Indebolito dal voto e contestato per l'alleanza con Verdini, il premier affiderà il partito a un vice unico

Renzi si piega alla minoranza Pd

Roma - Dobbiamo e possiamo fare meglio», perché al primo turno «i problemi ci sono stati», riconosce Matteo Renzi nell'incitare le sue truppe per il match finale dei ballottaggi.

Il proprio ruolo nella partita il premier non lo ha ancora deciso: se cioè sia meglio giocare in prima persona, cercando di trainare i candidati sindaci di Roma, Milano e Torino, o se sia più prudente restare defilato, per evitare di «polarizzare troppo il confronto». Occorre infatti blindare i voti Pd già raccolti, ma anche attirare nuovi consensi da mondi diversi e da bacini elettorali altrui, che potrebbero essere invece allontanati dalla sovrapposizione sindaco-premier.

Se mai, Renzi cercherà di dare una mano indiretta con l'azione di governo: non a caso, per il 16 giugno è fissata una sorta di «festa» pubblica per celebrare l'abolizione dell'Imu.
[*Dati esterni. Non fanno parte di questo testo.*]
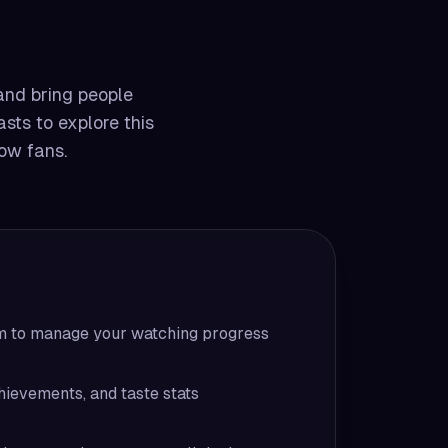
 and bring people
asts to explore this
low fans.
em to manage your watching progress
hievements, and taste stats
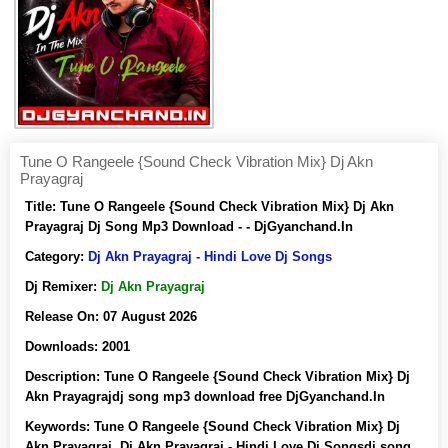
Tune O Rangeele {Sound Check Vibration Mix} Dj Akn
Prayagraj
Title:
Tune O Rangeele {Sound Check Vibration Mix} Dj Akn
Prayagraj Dj Song Mp3 Download - - DjGyanchand.In
Category:
Dj Akn Prayagraj - Hindi Love Dj Songs
Dj Remixer:
Dj Akn Prayagraj
Release On:
07 August 2026
Downloads:
2001
Description:
Tune O Rangeele {Sound Check Vibration Mix} Dj
Akn Prayagrajdj song mp3 download free DjGyanchand.In
Keywords:
Tune O Rangeele {Sound Check Vibration Mix} Dj
Akn Prayagraj, Dj Akn Prayagraj - Hindi Love Dj Songsdj song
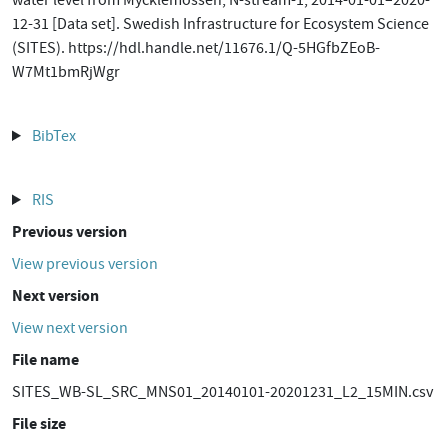
water level from Mycklemossen, N-stream-1, 2014-01-01–2020-
12-31 [Data set]. Swedish Infrastructure for Ecosystem Science
(SITES). https://hdl.handle.net/11676.1/Q-5HGfbZEoB-
W7Mt1bmRjWgr
BibTex
RIS
Previous version
View previous version
Next version
View next version
File name
SITES_WB-SL_SRC_MNS01_20140101-20201231_L2_15MIN.csv
File size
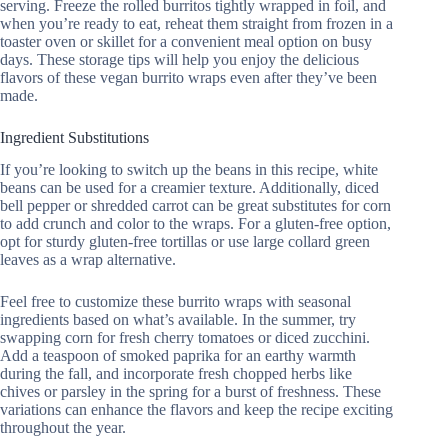
serving. Freeze the rolled burritos tightly wrapped in foil, and
when you’re ready to eat, reheat them straight from frozen in a
toaster oven or skillet for a convenient meal option on busy
days. These storage tips will help you enjoy the delicious
flavors of these vegan burrito wraps even after they’ve been
made.
Ingredient Substitutions
If you’re looking to switch up the beans in this recipe, white
beans can be used for a creamier texture. Additionally, diced
bell pepper or shredded carrot can be great substitutes for corn
to add crunch and color to the wraps. For a gluten-free option,
opt for sturdy gluten-free tortillas or use large collard green
leaves as a wrap alternative.
Feel free to customize these burrito wraps with seasonal
ingredients based on what’s available. In the summer, try
swapping corn for fresh cherry tomatoes or diced zucchini.
Add a teaspoon of smoked paprika for an earthy warmth
during the fall, and incorporate fresh chopped herbs like
chives or parsley in the spring for a burst of freshness. These
variations can enhance the flavors and keep the recipe exciting
throughout the year.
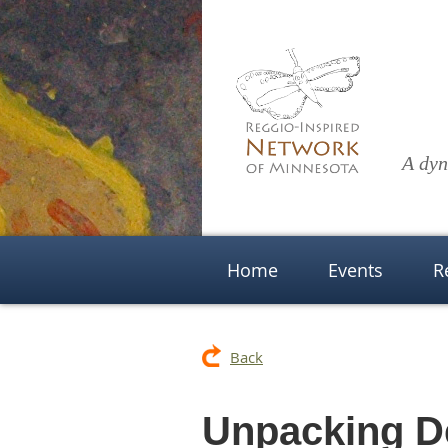
A dyn
Home
Events
R
Back
Unpacking D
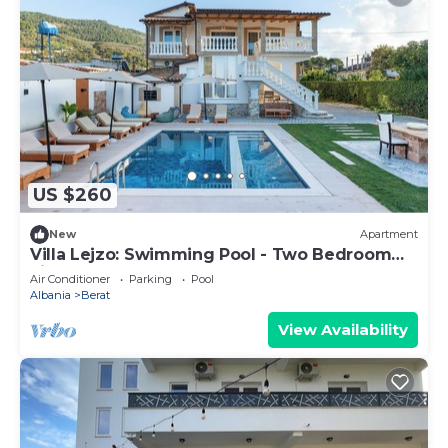
US $260
New
Apartment
Villa Lejzo: Swimming Pool - Two Bedroom
First Floor Apartment
Air Conditioner
Parking
Pool
Albania
Berat
View Availability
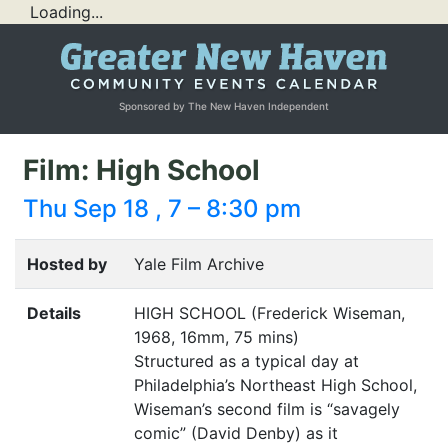
Loading...
Sponsored by The New Haven Independent
Film: High School
Thu Sep 18 , 7 – 8:30 pm
Hosted by
Yale Film Archive
Details
HIGH
SCHOOL
(Frederick Wiseman,
1968, 16mm, 75 mins)
Structured as a typical day at
Philadelphia’s Northeast High School,
Wiseman’s second film is
“
savagely
comic” (David Denby) as it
A bocce ferme, le analisi del voto portano diverse consolazioni in casa democrat: lo studio dell'autorevole Istituto Cattaneo, infatti, spiega che il Pd, pur avendo perso voti rispetto all'exploit delle Europee, ha guadagnato più di un punto percentuale rispetto alle Politiche 2013, quelle di Bersani. E che i Grillini di punti ne hanno persi ben quattro: altro che trionfo, un arretramento secco. Soddisfazione che però cambia poco ai fini delle tre partite esiziali per i candidati Giachetti, Sala e Fassino. Perché pescare nell'elettorato della destra come in quello della sinistra estrema è molto difficile: sia Salvini che Fassina (a Roma) o Airaudo (a Torino) hanno fatto capire più o meno ufficialmente che sono pronti ad accodarsi ai Cinque Stelle piuttosto che fare un favore a Renzi.

La partita di Roberto Giachetti nella Capitale è quella numericamente più difficile, visto il gap che lo divide dalla candidata grillina. Ieri al candidato renziano è arrivato un endorsement entusiasmante per Giachetti, quello del capitano della Roma Totti, favorevole alle Olimpiadi sostenute dal Pd e osteggiate dalla Raggi. Un bel regalo, ma non basta. Di una cosa sono certi, nel Pd: se gli elettori potranno vedere i due candidati a confronto diretto sui problemi di Roma e le relative soluzioni, non ci sarebbe partita vista la grande inesperienza della grillina. La quale però sembra ben decisa a sfuggire una sfida dalla quale ha solo da perdere. Dal partito, intanto, si levano voci critiche contro il premier. La minoranza Pd attacca a spada tratta sul caso Verdini, rinfacciando le mini-alleanza con Ala fatte a Napoli e Cosenza: «Non ci voleva un genio per capire che il nostro popolo questa cosa non la digerisce», tuona Enrico Rossi. Del resto lo stesso Renzi e anche Matteo Orfini hanno ammesso l'errore: «È evidente che non è andata bene, bisogna prenderne atto». Dice il presidente Pd. Enrico Rossi però incalza: «Se non c'è una svolta e una netta correzione di tiro il ciclo di Renzi rischia di essere già finito». Arriva anche Antonio Bassolino da Napoli: «Renzi torni a fare Renzi», incita. Ma non si accoda alle critiche della minoranza, che vuole scalzare il premier dal doppio ruolo di segretario: «Può coprire entrambi i ruoli, ma non può far tutto da solo: deve cambiare in modo forte la squadra di governo e di partito».

Probabile che Renzi, nei prossimi giorni, lo accontenti: il premier sta infatti studiando una nuova segreteria «politica» fatta di nomi di primo piano, e un vicesegretario unico che guidi il Pd.